SZWAV v Minister for Immigration
[2015] FCCA 444
•26 February 2015
FEDERAL CIRCUIT COURT OF AUSTRALIA
| SZWAV v MINISTER FOR IMMIGRATION & ANOR | [2015] FCCA 444 |
| Catchwords: PRACTICE AND PROCEDURE – Summary dismissal – application summarily dismissed. |
| Legislation: Federal Circuit Court Rules 2001 Migration Act 1958 |
| Spencer v the Commonwealth of Australia (2010) 241 CLR 118; [2010] HCA 28 |
| Applicant: | SZWAV |
| First Respondent: | MINISTER FOR IMMIGRATION & BORDER PROTECTION |
| Second Respondent: | REFUGEE REVIEW TRIBUNAL |
| File Number: | SYG 210 of 2015 |
| Judgment of: | Judge Street |
| Hearing date: | 26 February 2015 |
| Date of Last Submission: | 26 February 2015 |
| Delivered at: | Sydney |
| Delivered on: | 26 February 2015 |
REPRESENTATION
| Counsel for the Applicant: | In person |
| Counsel for the Respondent: | Ms Senanayake |
| Solicitors for the Respondent: | DLA Piper |
ORDERS
The proceedings be summarily dismissed.
The Applicant pay the First Respondent’s costs fixed in the sum of $1367.
| FEDERAL CIRCUIT COURT AT SYDNEY |
SYG 210 of 2015
| SZWAV |
Applicant
And
| MINISTER FOR IMMIGRATION & BORDER PROTECTION |
First Respondent
| REFUGEE REVIEW TRIBUNAL |
Second Respondent
REASONS FOR JUDGMENT
As Corrected
This is an application within the Court’s jurisdiction under s.476 of the Migration Act 1958 in respect of a decision by the Tribunal on 22 December 2012, affirming a decision of the delegate made on 8 April 2014 refusing the grant of a Protection (class XA) visa. The application is, in fact, one in respect of which an extension of time is required under s.477, even though the application has not, on its face, correctly identified the need for that extension.

# Given data:
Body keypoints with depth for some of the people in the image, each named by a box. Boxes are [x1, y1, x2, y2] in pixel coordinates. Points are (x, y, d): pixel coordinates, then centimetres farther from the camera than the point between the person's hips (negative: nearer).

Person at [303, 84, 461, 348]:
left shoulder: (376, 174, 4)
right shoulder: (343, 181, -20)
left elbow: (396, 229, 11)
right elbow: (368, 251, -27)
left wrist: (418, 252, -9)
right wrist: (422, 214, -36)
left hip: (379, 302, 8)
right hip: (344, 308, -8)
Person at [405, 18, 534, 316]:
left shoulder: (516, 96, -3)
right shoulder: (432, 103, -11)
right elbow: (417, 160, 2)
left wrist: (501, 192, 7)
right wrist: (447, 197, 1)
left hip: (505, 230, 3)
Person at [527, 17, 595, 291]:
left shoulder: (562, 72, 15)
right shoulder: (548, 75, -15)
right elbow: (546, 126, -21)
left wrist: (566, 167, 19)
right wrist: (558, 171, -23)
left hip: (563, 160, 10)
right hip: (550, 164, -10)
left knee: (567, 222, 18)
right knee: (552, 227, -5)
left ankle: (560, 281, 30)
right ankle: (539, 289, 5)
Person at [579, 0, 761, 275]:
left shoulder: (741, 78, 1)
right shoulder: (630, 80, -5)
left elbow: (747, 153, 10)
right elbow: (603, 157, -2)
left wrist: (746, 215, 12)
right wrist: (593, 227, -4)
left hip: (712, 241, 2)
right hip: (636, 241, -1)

# Your assignment:
Please copy out everything in the judgment above from "The Applicant pay" down to "for that extension.", word for word.

# Written response:
The Applicant pay the First Respondent’s costs fixed in the sum of $1367.
| FEDERAL CIRCUIT COURT AT SYDNEY |
SYG 210 of 2015
| SZWAV |
Applicant
And
| MINISTER FOR IMMIGRATION & BORDER PROTECTION |
First Respondent
| REFUGEE REVIEW TRIBUNAL |
Second Respondent
REASONS FOR JUDGMENT
As Corrected
This is an application within the Court’s jurisdiction under s.476 of the Migration Act 1958 in respect of a decision by the Tribunal on 22 December 2012, affirming a decision of the delegate made on 8 April 2014 refusing the grant of a Protection (class XA) visa. The application is, in fact, one in respect of which an extension of time is required under s.477, even though the application has not, on its face, correctly identified the need for that extension.